- Task description
In the records below, begin at the line containing "left hip: (395, 388)" and end at the line containing "left wrist: (663, 390)"; quote every line in that span exactly, including both boundary lines, and no others.

- Collected data
..........

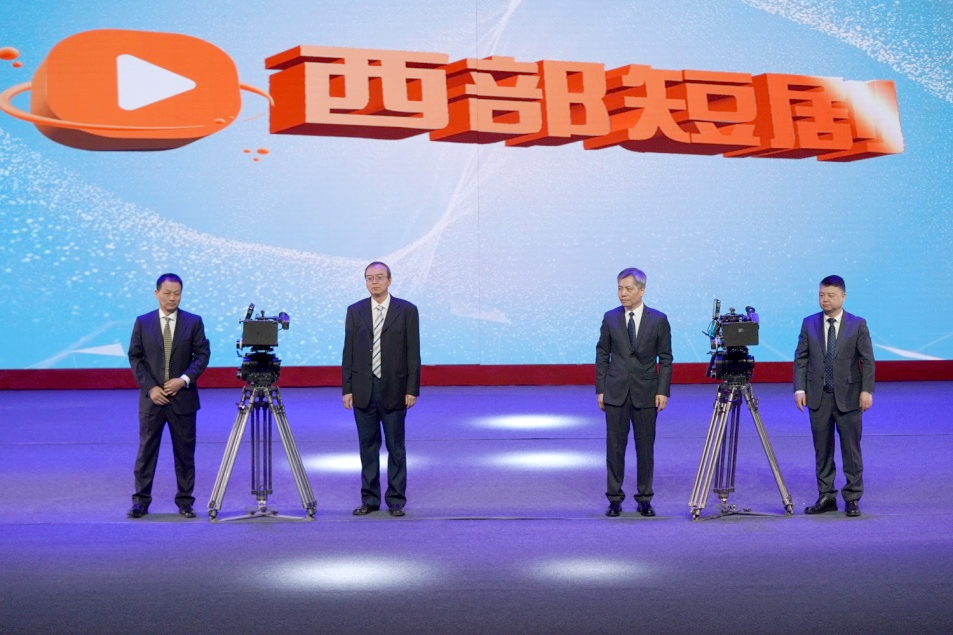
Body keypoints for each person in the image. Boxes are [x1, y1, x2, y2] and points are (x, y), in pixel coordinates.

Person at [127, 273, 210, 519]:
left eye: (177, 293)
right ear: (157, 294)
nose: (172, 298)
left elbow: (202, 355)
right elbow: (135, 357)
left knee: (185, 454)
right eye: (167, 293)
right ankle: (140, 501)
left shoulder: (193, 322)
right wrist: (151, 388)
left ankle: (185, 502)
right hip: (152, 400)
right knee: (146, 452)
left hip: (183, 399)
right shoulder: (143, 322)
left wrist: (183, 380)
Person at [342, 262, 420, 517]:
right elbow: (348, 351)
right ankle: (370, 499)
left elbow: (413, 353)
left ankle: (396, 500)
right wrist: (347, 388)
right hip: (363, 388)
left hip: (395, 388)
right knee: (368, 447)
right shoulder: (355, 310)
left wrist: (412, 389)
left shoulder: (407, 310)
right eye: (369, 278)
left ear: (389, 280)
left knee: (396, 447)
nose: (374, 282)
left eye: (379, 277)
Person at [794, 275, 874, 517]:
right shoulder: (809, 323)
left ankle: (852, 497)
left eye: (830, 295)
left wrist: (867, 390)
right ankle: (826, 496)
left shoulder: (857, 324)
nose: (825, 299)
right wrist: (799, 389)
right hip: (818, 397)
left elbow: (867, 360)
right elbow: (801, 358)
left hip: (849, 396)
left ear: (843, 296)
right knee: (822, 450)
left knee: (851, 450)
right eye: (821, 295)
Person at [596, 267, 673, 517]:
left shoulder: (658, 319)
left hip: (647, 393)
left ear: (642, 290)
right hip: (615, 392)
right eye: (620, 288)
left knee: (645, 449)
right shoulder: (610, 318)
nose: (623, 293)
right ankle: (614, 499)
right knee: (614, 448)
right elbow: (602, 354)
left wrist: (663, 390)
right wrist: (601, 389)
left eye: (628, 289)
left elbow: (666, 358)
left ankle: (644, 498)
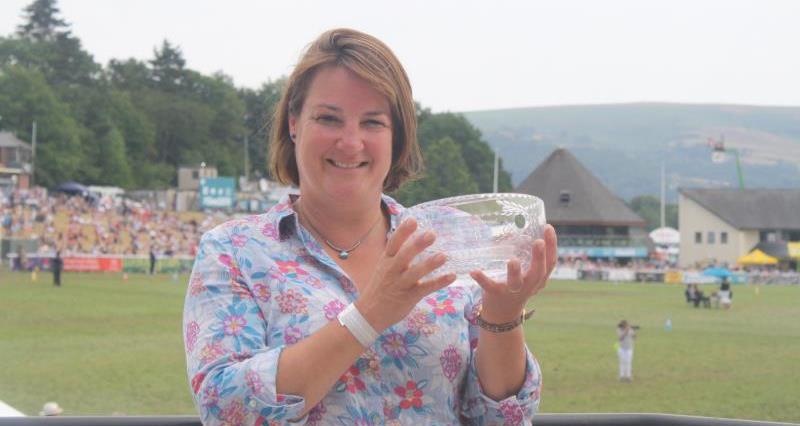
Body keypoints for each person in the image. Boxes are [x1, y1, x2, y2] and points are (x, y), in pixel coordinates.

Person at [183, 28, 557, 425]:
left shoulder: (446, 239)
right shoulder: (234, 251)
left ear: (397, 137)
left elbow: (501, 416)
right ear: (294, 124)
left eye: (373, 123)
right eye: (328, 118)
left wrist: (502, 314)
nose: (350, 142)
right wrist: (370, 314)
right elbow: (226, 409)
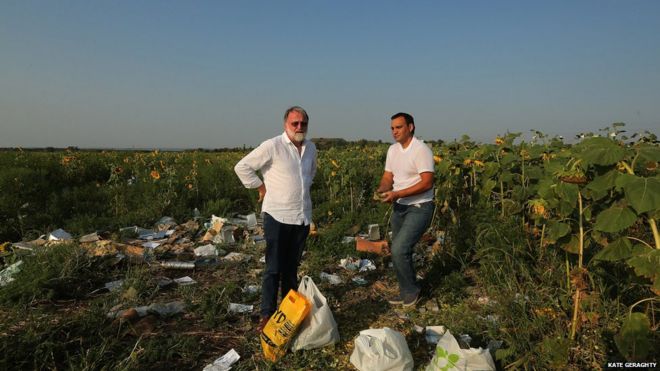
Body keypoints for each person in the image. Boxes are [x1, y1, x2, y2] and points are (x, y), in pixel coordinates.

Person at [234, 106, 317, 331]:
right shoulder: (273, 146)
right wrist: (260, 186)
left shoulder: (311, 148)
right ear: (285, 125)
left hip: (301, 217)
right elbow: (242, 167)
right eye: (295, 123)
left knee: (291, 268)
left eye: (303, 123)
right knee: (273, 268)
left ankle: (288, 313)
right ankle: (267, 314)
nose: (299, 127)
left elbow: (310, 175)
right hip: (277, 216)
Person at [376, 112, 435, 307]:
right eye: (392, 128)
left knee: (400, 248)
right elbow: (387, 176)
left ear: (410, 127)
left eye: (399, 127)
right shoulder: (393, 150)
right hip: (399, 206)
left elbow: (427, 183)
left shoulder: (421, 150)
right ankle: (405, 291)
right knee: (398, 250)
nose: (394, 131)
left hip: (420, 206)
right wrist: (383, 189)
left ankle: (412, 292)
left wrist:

..........

- Your response
left hip: (395, 388)
right knee: (368, 447)
right shoulder: (355, 310)
left wrist: (412, 389)
left shoulder: (407, 310)
right eye: (369, 278)
left ear: (389, 280)
left knee: (396, 447)
nose: (374, 282)
left eye: (379, 277)
Person at [794, 275, 874, 517]:
right shoulder: (809, 323)
left ankle: (852, 497)
left eye: (830, 295)
left wrist: (867, 390)
right ankle: (826, 496)
left shoulder: (857, 324)
nose: (825, 299)
right wrist: (799, 389)
right hip: (818, 397)
left elbow: (867, 360)
right elbow: (801, 358)
left hip: (849, 396)
left ear: (843, 296)
right knee: (822, 450)
left knee: (851, 450)
right eye: (821, 295)
Person at [596, 267, 673, 517]:
left shoulder: (658, 319)
left hip: (647, 393)
left ear: (642, 290)
right hip: (615, 392)
right eye: (620, 288)
left knee: (645, 449)
right shoulder: (610, 318)
nose: (623, 293)
right ankle: (614, 499)
right knee: (614, 448)
right elbow: (602, 354)
left wrist: (663, 390)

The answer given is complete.